# Task instructions:
Copy the lines below, swapping every "Saturn in Aries" for "Saturn in Pisces" and changing nothing else.
>>>
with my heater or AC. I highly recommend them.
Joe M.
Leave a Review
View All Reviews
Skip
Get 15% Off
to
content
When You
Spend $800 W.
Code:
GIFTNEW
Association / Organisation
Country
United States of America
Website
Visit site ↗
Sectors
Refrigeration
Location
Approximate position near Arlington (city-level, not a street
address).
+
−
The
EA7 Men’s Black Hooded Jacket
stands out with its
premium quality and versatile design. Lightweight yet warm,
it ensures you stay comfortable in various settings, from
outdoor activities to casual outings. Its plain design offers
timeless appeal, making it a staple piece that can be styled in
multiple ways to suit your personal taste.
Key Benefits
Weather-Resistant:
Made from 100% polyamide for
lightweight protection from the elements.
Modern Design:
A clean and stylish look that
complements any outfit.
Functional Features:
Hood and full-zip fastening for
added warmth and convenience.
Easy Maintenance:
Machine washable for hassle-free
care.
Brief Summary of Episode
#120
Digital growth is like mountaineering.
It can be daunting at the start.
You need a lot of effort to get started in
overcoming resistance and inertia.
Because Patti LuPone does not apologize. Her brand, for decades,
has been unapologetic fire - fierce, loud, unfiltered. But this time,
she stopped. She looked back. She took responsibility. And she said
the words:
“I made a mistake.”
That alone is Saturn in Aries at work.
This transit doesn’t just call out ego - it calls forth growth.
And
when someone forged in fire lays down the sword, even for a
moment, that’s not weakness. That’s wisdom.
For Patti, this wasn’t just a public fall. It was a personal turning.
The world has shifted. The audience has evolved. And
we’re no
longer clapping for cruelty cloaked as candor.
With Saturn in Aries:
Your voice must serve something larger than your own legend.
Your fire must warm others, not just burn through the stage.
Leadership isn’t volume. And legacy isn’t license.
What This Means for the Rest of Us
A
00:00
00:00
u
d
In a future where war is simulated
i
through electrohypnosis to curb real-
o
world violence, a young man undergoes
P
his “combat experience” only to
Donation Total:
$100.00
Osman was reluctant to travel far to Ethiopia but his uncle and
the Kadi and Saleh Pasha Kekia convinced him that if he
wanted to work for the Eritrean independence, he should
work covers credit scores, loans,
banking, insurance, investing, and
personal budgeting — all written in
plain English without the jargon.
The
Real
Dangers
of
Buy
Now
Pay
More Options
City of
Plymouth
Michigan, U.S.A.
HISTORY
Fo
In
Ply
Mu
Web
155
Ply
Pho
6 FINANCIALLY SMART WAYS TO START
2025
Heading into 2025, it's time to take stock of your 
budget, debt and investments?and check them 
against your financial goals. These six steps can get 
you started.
<<<
# Answer space:
with my heater or AC. I highly recommend them.
Joe M.
Leave a Review
View All Reviews
Skip
Get 15% Off
to
content
When You
Spend $800 W.
Code:
GIFTNEW
Association / Organisation
Country
United States of America
Website
Visit site ↗
Sectors
Refrigeration
Location
Approximate position near Arlington (city-level, not a street
address).
+
−
The
EA7 Men’s Black Hooded Jacket
stands out with its
premium quality and versatile design. Lightweight yet warm,
it ensures you stay comfortable in various settings, from
outdoor activities to casual outings. Its plain design offers
timeless appeal, making it a staple piece that can be styled in
multiple ways to suit your personal taste.
Key Benefits
Weather-Resistant:
Made from 100% polyamide for
lightweight protection from the elements.
Modern Design:
A clean and stylish look that
complements any outfit.
Functional Features:
Hood and full-zip fastening for
added warmth and convenience.
Easy Maintenance:
Machine washable for hassle-free
care.
Brief Summary of Episode
#120
Digital growth is like mountaineering.
It can be daunting at the start.
You need a lot of effort to get started in
overcoming resistance and inertia.
Because Patti LuPone does not apologize. Her brand, for decades,
has been unapologetic fire - fierce, loud, unfiltered. But this time,
she stopped. She looked back. She took responsibility. And she said
the words:
“I made a mistake.”
That alone is Saturn in Pisces at work.
This transit doesn’t just call out ego - it calls forth growth.
And
when someone forged in fire lays down the sword, even for a
moment, that’s not weakness. That’s wisdom.
For Patti, this wasn’t just a public fall. It was a personal turning.
The world has shifted. The audience has evolved. And
we’re no
longer clapping for cruelty cloaked as candor.
With Saturn in Pisces:
Your voice must serve something larger than your own legend.
Your fire must warm others, not just burn through the stage.
Leadership isn’t volume. And legacy isn’t license.
What This Means for the Rest of Us
A
00:00
00:00
u
d
In a future where war is simulated
i
through electrohypnosis to curb real-
o
world violence, a young man undergoes
P
his “combat experience” only to
Donation Total:
$100.00
Osman was reluctant to travel far to Ethiopia but his uncle and
the Kadi and Saleh Pasha Kekia convinced him that if he
wanted to work for the Eritrean independence, he should
work covers credit scores, loans,
banking, insurance, investing, and
personal budgeting — all written in
plain English without the jargon.
The
Real
Dangers
of
Buy
Now
Pay
More Options
City of
Plymouth
Michigan, U.S.A.
HISTORY
Fo
In
Ply
Mu
Web
155
Ply
Pho
6 FINANCIALLY SMART WAYS TO START
2025
Heading into 2025, it's time to take stock of your 
budget, debt and investments?and check them 
against your financial goals. These six steps can get 
you started.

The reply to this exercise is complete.